**** PASSAGE PROVIDED

Scott Jehl recently tweeted:

Browser devtools have made redesigning a site such a pleasure. I love writing and adjusting a CSS file right in the sources panel and seeing design changes happen as I type, and saving it back to the file. (…) Designing against live HTML allows happy accidents and discoveries to happen that I wouldn't think of in an unconstrained design mockup

I feel very late to the party here. I tend to tinker in the DevTools Element Styles panel rather than save changes. So, inspired by Scott, I’ve just tried this out on my personal website. Here’s what I did.

  1. started up my 11ty-based site locally which launches a localhost URL for viewing it in the browser;
  2. opened Chrome’s DevTools at Sources;
  3. checked the box “Enable local overrides” then followed the prompts to allow access to the folder containing my SCSS files;
  4. opened an SCSS file in the Sources tab for editing side-by-side with my site in the browser;
  5. made a change, hit Cmd-S to save and marvelled at the fact that this updated that file, as confirmed by a quick git status check.
  6. switched to the Elements panel, opened its Styles subpanel, made an element style change there too, then confirmed that this alternative approach also saves changes to a file.

This is a really interesting and efficient way of working in the browser and I can see me using it.

********

## ASSIGNMENT
Continue the post about saving CSS edits from the browser DevTools, picking up after its final sentence.

**** AVAILABLE DATA

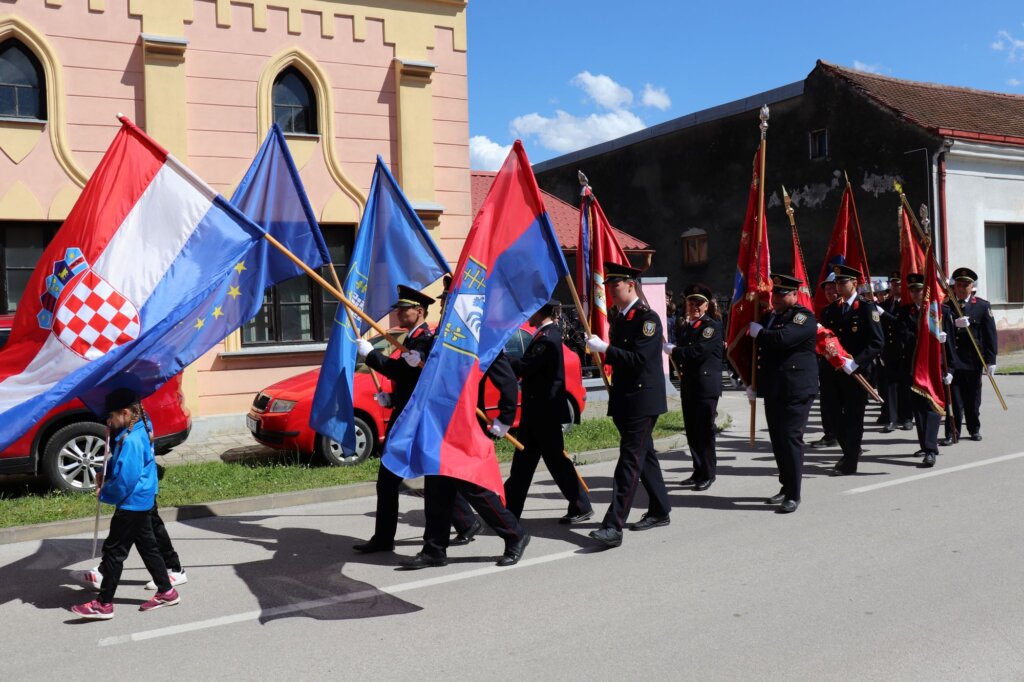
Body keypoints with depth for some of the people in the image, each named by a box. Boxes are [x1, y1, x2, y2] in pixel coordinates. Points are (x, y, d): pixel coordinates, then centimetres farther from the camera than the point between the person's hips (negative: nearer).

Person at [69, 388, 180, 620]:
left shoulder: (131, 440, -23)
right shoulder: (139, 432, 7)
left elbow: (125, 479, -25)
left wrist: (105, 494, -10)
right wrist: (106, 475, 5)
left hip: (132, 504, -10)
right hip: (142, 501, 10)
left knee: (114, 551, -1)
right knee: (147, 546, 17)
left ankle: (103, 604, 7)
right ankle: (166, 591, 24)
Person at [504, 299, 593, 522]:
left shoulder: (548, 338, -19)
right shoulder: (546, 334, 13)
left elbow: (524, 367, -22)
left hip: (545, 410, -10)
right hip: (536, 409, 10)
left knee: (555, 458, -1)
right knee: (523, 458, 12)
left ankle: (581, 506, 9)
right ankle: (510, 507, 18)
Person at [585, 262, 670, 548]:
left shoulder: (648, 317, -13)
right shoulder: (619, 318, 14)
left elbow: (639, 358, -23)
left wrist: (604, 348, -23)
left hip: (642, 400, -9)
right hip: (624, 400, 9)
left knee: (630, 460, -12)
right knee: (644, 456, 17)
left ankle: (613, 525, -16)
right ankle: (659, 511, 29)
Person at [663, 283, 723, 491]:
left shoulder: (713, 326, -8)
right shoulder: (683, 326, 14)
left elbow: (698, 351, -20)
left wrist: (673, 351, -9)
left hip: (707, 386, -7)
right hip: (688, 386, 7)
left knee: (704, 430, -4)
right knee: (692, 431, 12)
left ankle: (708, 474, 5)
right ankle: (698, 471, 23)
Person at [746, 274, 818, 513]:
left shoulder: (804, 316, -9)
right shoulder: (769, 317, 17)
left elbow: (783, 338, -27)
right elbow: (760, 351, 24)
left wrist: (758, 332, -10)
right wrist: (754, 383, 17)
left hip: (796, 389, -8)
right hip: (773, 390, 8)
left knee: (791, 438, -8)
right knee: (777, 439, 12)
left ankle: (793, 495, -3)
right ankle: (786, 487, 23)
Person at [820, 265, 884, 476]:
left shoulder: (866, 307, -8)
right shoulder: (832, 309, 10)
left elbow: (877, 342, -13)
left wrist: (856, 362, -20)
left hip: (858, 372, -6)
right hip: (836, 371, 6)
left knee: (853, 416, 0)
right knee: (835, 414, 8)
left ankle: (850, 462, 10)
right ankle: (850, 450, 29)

********
**** AVAILABLE DATA

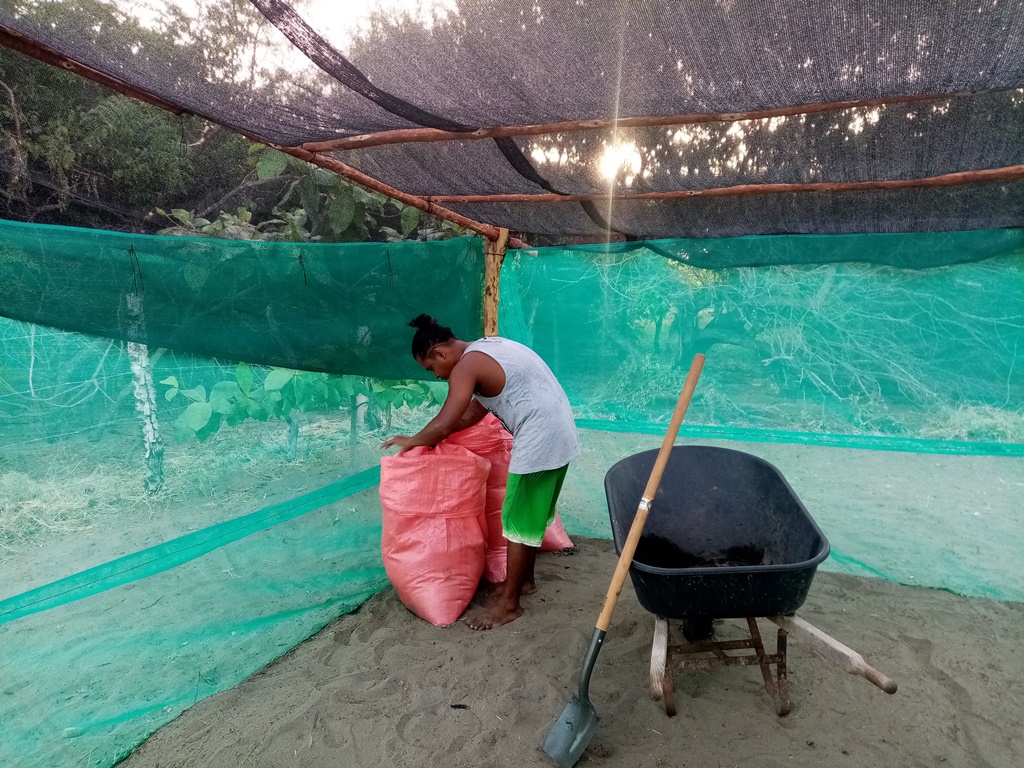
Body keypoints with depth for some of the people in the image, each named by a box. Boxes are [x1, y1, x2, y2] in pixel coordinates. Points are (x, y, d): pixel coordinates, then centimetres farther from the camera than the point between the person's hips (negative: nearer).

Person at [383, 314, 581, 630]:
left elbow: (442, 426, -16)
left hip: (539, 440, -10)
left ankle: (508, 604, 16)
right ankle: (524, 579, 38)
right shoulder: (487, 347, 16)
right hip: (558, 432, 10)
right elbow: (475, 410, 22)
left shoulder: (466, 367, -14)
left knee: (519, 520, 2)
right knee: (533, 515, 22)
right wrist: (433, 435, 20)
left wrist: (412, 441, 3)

********

## RESPONSE TO THIS EXERCISE
There are also a couple of challenges which I’ll probably want to consider. Right now when I make a change to a Sass file, the browser takes a while to reflect that change, which diminishes the benefit of this approach. My site is set up such that Eleventy watches for changes to the sass folder as a trigger for rebuilding the static site. This is because for optimal performance I’m purging the compiled and combined CSS and inlining that into the <head> of every file… which unfortunately means that when the CSS is changed, every file needs rebuilt. So I need to wait for Eleventy to do its build thing until the page I’m viewing shows my CSS change.

To allow my SCSS changes to be built and reflected faster I might consider no longer inlining CSS, or only inlining a small amount of critical stuff… or maybe (as best of all worlds) only do the inlining for production builds but not in development. Yeah, I like that latter idea. Food for thought!